Essen unterstützt Kinder aus Suchtfamilien mit Aktionswoche voller Hilfsangebote
Noah MayerEssen unterstützt Kinder aus Suchtfamilien mit Aktionswoche voller Hilfsangebote
Essen beteiligte sich an der bundesweiten Aktionswoche "Kinder aus Suchtfamilien" vom 22. bis 28. Februar 2026
Die Veranstaltung hatte zum Ziel, auf die Herausforderungen von Kindern aufmerksam zu machen, die in Familien mit Suchtproblemen aufwachsen, und lokale Hilfsangebote bekannter zu machen. In der gesamten Stadt wurden vielfältige Aktivitäten für Kinder, Jugendliche, Eltern und Fachkräfte organisiert.
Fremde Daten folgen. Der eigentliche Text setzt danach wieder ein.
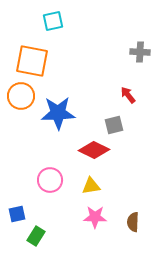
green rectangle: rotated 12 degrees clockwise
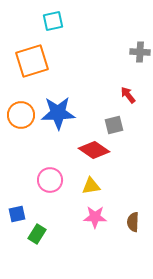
orange square: rotated 28 degrees counterclockwise
orange circle: moved 19 px down
red diamond: rotated 8 degrees clockwise
green rectangle: moved 1 px right, 2 px up
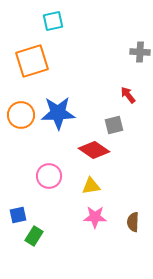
pink circle: moved 1 px left, 4 px up
blue square: moved 1 px right, 1 px down
green rectangle: moved 3 px left, 2 px down
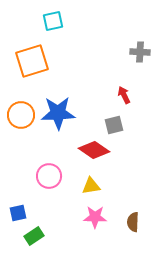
red arrow: moved 4 px left; rotated 12 degrees clockwise
blue square: moved 2 px up
green rectangle: rotated 24 degrees clockwise
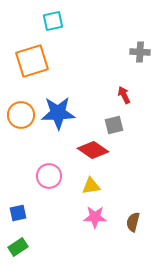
red diamond: moved 1 px left
brown semicircle: rotated 12 degrees clockwise
green rectangle: moved 16 px left, 11 px down
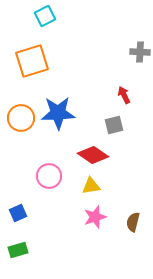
cyan square: moved 8 px left, 5 px up; rotated 15 degrees counterclockwise
orange circle: moved 3 px down
red diamond: moved 5 px down
blue square: rotated 12 degrees counterclockwise
pink star: rotated 20 degrees counterclockwise
green rectangle: moved 3 px down; rotated 18 degrees clockwise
Das einwöchige Programm umfasste Workshops, Informationsveranstaltungen und kreative Angebote. Die Essener Stadtbibliothek bot für Kinder ein Bilderbuchkino und Bastelaktionen an, während für Erwachsene Vorträge stattfanden. Der örtliche Kinderschutzbund und BELLA DONNA trugen mit interaktiven Sessions und Beratungsangeboten bei.
Ein Online-Training für Schulpersonal wurde vom Schulpsychologischen Dienst geleitet. Gleichzeitig präsentierten Vertreterinnen und Vertreter von ElsE ihre Arbeit auf einer bundesweiten Veranstaltung von NACOA in Berlin. Den Abschluss bildete die Vorführung des Films 22 Bahnen im Filmkunsttheater – ein Film, der bei vielen jungen Zuschauerinnen und Zuschauern aus suchtbelasteten Familien auf große Resonanz stieß.
Studien zeigen, dass in Deutschland jedes fünfte bis sechste Kind mit einem suchtkranken Elternteil lebt. Diese Kinder erleben häufig Vernachlässigung, Gewalt oder langfristige emotionale Belastungen. Zudem besteht für sie ein erhöhtes Risiko, später selbst eine Sucht oder psychische Probleme zu entwickeln.
Die Aktionswoche 2026 in Essen bot betroffenen Kindern Unterstützung und Sichtbarkeit. Durch Filme, Schulungen und öffentliche Diskussionen wurden Familien mit lokalen Hilfsangeboten vernetzt. Die Organisatorinnen und Organisatoren hoffen, dass die Initiative das Bewusstsein für die Thematik nachhaltig stärkt und die Hilfe für Betroffene weiter ausbaut.